Subaru’s BRZ and the Toyota GR86 have the performance-car basics down. Rear-drive? Done. Manual? Got it. Lightweight? Naturally. Not to mention, the heavily refreshed second-generation sports-coupe designs weren’t overworked. The interiors are free of senseless tech, and the digital instrument cluster is the most sensible since the Honda S2000.
The easy-to-read strip-style tachometer requires Track mode, but either way, it informs the driver of the revolution under the hood. Gone is the 205-hp 2.0-liter flat-four that moaned like an injured deer. In its place is a free-breathing 2.4-liter that’s good for 228 horsepower. The available torque is up from 154 pound-feet to 184 and peaks at 3700 rpm as opposed to the previous 5400 revs. More important, the buzz-killing dip that occurred between 3500 and 4500 rpm is removed. The engine’s artificial soundtrack is like a beehive beneath the dash near the 7500-rpm redline, though it at least sounds more natural than synthetic.

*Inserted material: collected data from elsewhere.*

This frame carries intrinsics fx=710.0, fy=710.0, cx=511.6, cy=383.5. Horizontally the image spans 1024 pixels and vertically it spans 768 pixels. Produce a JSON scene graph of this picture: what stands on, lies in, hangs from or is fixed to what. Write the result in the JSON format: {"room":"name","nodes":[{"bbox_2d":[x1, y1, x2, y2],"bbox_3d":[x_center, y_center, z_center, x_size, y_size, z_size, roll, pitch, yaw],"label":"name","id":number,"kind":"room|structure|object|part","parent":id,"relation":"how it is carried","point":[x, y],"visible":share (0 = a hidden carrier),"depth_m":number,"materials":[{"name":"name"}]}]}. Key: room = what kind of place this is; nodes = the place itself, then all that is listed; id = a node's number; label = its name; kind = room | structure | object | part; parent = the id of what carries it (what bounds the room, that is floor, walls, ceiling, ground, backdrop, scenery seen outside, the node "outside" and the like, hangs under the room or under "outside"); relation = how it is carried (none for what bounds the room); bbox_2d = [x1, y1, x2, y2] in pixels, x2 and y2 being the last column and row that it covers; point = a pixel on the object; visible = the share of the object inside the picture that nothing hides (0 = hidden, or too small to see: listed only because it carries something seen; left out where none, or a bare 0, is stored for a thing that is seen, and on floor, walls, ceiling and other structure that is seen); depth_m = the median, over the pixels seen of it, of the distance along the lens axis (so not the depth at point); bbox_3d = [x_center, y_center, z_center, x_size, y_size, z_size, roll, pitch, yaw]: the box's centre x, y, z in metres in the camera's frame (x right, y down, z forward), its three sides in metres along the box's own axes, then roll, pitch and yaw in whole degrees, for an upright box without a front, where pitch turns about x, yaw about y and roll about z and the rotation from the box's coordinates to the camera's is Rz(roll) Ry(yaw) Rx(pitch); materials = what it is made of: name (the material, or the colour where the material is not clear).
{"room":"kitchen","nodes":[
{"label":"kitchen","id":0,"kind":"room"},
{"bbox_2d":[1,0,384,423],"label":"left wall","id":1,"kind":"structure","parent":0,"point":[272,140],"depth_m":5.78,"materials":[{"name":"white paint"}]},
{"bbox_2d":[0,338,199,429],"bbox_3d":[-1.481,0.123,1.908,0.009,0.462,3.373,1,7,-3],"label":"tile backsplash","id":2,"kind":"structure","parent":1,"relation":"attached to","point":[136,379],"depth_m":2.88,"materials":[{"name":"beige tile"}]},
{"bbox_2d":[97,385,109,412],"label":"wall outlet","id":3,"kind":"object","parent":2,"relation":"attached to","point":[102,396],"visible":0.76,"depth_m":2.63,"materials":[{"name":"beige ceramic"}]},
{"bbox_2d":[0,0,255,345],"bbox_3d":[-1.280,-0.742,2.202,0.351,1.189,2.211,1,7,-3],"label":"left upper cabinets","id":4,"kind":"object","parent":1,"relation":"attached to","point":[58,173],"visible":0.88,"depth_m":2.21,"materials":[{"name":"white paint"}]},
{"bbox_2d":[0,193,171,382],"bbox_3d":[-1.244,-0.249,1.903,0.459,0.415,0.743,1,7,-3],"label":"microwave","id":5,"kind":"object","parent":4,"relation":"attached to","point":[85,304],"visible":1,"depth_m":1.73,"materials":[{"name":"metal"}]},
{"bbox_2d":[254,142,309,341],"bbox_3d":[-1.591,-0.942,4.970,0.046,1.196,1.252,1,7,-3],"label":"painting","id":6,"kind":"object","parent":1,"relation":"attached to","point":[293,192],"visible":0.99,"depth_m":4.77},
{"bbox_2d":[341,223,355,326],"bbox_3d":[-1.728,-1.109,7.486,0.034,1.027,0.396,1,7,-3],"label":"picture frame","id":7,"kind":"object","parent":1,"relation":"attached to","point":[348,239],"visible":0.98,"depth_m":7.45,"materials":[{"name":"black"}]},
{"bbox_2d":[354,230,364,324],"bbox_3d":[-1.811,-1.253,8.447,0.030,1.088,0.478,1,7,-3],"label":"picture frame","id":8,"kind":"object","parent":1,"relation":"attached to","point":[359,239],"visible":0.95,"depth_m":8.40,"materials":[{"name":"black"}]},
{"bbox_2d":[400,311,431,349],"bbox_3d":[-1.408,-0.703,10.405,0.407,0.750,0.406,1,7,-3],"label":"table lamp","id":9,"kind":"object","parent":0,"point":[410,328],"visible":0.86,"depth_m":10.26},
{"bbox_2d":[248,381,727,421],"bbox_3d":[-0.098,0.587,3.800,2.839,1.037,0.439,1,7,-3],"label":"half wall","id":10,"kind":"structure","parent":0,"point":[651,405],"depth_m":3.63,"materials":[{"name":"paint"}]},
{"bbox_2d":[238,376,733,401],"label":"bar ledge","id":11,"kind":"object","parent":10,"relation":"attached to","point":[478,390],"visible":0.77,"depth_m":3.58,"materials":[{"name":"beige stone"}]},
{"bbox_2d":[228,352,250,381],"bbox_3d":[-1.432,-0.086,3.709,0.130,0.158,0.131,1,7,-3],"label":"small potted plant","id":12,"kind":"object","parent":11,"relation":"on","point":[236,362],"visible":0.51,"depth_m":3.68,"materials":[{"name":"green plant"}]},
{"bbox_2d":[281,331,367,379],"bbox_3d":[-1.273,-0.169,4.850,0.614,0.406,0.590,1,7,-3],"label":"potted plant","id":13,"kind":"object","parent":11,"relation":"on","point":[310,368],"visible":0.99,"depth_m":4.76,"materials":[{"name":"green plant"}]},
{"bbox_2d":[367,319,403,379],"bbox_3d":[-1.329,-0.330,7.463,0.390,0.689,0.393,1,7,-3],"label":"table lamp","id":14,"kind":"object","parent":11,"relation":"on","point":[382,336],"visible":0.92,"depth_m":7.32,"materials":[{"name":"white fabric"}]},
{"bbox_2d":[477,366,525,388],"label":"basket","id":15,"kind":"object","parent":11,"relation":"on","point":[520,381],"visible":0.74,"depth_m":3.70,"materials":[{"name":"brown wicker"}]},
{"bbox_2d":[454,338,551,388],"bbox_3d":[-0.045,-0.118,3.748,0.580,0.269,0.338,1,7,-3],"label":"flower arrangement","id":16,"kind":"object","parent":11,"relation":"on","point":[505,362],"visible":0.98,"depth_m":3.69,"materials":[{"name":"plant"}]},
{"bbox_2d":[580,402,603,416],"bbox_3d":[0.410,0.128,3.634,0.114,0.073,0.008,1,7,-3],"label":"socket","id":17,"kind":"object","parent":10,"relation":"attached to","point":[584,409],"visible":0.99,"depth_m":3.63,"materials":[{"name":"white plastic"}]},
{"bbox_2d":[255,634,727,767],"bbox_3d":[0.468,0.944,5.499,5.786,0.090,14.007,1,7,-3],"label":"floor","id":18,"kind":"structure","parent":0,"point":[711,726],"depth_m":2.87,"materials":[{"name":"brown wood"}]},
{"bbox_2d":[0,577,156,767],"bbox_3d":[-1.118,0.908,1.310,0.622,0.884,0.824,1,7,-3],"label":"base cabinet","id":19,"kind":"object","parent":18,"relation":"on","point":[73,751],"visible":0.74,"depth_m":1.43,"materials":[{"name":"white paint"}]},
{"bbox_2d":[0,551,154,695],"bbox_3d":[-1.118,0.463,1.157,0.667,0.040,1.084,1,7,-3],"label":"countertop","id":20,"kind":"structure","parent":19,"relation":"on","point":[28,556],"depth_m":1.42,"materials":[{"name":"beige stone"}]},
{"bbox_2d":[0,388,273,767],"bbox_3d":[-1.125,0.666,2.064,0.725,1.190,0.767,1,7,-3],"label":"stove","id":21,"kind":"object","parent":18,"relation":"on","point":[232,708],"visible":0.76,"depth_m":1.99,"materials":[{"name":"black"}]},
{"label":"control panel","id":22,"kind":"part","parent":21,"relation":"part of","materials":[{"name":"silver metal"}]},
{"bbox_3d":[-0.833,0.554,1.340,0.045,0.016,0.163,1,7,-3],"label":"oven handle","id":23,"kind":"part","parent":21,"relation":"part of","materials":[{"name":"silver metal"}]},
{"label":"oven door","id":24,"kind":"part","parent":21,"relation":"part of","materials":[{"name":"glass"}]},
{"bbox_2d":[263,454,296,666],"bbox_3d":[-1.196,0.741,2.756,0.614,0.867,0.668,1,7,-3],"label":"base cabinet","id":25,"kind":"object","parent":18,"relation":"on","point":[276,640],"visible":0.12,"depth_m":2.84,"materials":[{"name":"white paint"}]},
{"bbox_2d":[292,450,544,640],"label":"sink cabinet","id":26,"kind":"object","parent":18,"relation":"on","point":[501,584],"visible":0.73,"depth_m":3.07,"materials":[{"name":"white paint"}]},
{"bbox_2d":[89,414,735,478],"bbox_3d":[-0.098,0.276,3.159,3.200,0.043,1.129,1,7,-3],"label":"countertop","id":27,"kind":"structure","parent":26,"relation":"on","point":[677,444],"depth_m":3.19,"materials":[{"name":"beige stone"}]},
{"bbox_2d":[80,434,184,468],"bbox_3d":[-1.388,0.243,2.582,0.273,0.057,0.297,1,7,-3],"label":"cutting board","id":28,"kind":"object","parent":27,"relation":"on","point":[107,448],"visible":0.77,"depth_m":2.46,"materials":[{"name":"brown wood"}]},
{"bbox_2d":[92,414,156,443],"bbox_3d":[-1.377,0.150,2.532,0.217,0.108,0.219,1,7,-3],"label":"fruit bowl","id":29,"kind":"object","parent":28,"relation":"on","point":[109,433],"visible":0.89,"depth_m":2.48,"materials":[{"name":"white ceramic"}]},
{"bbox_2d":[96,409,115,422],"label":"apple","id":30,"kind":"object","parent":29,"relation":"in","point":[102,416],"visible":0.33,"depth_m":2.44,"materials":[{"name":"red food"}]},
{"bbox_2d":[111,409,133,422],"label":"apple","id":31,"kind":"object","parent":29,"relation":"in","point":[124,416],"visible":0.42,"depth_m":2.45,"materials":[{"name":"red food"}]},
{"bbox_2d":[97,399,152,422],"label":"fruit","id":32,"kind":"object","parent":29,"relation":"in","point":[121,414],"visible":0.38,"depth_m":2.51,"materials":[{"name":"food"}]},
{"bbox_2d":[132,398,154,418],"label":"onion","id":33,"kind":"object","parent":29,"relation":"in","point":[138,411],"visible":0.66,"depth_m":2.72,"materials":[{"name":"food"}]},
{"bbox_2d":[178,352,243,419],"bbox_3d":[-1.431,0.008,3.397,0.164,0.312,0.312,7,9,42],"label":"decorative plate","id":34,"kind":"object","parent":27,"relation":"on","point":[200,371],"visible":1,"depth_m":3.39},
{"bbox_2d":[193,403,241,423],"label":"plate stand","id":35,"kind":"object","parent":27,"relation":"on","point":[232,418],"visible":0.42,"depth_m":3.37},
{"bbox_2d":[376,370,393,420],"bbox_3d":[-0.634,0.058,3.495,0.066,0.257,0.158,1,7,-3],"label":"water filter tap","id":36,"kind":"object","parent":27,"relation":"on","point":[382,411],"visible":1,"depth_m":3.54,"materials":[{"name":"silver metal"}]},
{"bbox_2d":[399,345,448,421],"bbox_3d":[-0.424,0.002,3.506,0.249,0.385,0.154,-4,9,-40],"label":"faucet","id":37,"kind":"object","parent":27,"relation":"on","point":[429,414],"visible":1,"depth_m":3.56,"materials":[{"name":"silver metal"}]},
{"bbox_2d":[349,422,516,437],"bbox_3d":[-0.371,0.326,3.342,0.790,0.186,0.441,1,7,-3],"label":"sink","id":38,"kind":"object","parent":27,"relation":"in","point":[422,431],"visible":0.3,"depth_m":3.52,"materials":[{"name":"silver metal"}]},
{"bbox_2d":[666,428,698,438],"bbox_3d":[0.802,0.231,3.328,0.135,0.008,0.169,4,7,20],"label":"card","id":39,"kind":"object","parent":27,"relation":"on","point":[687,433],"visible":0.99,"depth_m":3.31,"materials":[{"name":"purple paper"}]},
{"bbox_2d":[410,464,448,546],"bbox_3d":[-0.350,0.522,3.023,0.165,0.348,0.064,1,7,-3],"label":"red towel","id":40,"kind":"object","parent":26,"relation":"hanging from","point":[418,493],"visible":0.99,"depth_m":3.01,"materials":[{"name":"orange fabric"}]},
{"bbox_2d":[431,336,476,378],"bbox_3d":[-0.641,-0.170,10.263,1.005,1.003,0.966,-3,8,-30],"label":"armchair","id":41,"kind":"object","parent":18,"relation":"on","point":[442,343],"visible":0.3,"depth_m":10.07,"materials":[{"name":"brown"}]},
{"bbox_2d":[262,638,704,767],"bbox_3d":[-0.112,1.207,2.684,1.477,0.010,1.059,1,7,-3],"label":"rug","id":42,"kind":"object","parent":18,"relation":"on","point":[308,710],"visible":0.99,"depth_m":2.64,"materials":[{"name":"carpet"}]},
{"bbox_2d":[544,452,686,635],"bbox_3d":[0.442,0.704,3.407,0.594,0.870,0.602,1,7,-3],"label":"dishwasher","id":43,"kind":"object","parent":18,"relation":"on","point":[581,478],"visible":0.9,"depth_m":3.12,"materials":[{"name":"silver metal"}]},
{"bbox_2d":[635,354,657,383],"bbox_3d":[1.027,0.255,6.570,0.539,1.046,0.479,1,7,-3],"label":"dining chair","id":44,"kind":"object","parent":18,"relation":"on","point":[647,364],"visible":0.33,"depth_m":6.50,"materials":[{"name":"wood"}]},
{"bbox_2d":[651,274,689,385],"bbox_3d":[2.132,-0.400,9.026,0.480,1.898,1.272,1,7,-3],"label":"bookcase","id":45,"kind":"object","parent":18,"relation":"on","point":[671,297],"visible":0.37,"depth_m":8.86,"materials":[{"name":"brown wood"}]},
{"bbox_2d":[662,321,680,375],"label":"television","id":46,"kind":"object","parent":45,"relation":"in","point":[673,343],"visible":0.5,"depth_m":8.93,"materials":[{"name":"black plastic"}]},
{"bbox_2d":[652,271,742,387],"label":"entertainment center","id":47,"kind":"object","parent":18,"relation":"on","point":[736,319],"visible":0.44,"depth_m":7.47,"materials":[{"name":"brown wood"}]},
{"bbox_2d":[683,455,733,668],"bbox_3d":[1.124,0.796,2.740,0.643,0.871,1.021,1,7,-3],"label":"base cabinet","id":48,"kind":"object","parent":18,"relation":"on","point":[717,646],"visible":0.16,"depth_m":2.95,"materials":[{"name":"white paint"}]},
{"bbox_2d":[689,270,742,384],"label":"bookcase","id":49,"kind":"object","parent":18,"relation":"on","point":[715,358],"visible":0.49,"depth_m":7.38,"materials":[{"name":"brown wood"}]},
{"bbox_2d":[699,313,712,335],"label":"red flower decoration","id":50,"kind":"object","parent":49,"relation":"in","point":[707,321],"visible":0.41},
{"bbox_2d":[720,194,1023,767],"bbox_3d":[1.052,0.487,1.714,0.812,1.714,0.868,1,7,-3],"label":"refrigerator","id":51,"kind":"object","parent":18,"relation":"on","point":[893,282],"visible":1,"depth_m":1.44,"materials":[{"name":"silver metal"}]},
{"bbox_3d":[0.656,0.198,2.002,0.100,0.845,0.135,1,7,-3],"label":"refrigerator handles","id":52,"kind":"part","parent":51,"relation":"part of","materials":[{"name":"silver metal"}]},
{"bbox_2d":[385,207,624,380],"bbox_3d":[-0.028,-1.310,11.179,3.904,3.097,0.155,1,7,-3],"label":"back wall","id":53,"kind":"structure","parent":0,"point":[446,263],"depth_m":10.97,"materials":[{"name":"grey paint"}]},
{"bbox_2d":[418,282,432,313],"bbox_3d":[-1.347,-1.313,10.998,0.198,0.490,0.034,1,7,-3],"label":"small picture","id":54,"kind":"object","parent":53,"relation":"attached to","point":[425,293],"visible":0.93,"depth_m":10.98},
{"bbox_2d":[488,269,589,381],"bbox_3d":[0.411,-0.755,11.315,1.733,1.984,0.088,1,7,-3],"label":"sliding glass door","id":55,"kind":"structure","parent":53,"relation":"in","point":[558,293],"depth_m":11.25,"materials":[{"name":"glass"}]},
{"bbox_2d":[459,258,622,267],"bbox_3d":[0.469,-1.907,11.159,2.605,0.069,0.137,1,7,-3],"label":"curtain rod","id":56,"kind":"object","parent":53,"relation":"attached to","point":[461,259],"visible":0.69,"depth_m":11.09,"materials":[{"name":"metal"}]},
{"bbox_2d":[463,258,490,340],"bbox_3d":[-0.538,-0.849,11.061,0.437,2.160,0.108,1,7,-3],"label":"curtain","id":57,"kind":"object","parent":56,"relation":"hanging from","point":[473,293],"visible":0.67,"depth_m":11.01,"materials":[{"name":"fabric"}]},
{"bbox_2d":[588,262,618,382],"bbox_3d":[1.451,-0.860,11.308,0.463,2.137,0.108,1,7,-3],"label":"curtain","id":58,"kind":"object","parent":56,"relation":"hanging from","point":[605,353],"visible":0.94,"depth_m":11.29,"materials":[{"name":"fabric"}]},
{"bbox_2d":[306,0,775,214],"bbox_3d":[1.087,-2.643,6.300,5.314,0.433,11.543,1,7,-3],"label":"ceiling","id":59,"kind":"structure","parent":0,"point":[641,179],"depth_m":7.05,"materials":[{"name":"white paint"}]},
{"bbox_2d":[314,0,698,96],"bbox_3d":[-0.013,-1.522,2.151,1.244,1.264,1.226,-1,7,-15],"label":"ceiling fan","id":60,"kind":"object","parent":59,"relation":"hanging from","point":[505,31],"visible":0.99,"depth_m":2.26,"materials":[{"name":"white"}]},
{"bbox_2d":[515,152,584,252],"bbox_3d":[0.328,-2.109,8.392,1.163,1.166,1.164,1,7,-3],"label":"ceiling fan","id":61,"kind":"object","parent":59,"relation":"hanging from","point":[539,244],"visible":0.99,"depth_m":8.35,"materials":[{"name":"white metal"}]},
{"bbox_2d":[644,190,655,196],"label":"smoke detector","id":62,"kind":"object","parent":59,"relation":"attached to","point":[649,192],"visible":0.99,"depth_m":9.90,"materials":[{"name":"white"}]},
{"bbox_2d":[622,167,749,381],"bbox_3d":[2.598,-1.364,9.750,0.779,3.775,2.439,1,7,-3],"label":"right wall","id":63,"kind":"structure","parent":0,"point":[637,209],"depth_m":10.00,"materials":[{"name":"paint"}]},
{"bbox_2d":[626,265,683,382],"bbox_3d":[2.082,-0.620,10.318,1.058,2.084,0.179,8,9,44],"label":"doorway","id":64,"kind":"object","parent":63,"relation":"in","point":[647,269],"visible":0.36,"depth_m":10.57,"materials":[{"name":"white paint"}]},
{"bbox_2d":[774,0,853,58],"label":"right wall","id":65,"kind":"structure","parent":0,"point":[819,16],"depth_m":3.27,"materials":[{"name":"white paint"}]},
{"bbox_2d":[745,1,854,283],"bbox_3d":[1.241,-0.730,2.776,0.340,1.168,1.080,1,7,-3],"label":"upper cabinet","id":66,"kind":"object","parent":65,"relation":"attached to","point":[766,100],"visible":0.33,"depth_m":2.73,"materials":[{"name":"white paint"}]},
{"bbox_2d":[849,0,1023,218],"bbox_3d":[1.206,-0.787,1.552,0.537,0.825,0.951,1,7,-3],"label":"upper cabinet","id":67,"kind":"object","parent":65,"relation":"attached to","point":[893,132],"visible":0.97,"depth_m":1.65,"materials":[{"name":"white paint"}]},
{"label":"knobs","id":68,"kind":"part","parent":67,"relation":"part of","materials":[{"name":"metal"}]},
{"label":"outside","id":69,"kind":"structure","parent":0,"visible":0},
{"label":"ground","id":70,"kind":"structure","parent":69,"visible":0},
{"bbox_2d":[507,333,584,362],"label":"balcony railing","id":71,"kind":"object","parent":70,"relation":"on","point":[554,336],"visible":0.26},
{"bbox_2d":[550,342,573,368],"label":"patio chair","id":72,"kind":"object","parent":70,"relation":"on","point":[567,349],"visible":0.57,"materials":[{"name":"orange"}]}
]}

When it comes to acceleration, spinning is winning. Not enough and the Michelin Pilot Sport 4 tires will imitate a jackal stuck in quicksand. Too much and you’ll be in a cloud of smoke like Snoop Dogg. Give it the revs to around 4500, ease off the clutch, and lift that toe that went to market. Load transfers to the driven tires—a traction benefit no front-driver will ever obtain—and the BRZ and GR86 are the quickest of the group off the line. The Torsen limited-slip differential locks the torque between the rear tires as they step out of line.
There’s enough wheelspin to throw off the butt dyno, but stick with it. The six-speed manual is fluid in its action—one of the best DIY boxes left on the market—and it likes to be used. Go ahead. Grip it and rip it just before the 7300-rpm fuel cutoff. Both the BRZ and GR86 take the abuse in stride while racing to 60 mph in 5.4 seconds, 0.8 quicker than the former 2.0-liter car. The BRZ covers the quarter-mile in 13.9 seconds at 101 mph, a tenth quicker than the GR86 whose engine had logged 1500 fewer miles.
Fully loaded at $31,455, the BRZ has a tight rear seat that might not be the most accommodating, or really at all accommodating, but it at least folds flat to hold four wheels and tires. This sports coupe is surely an experience no front-driver can replicate.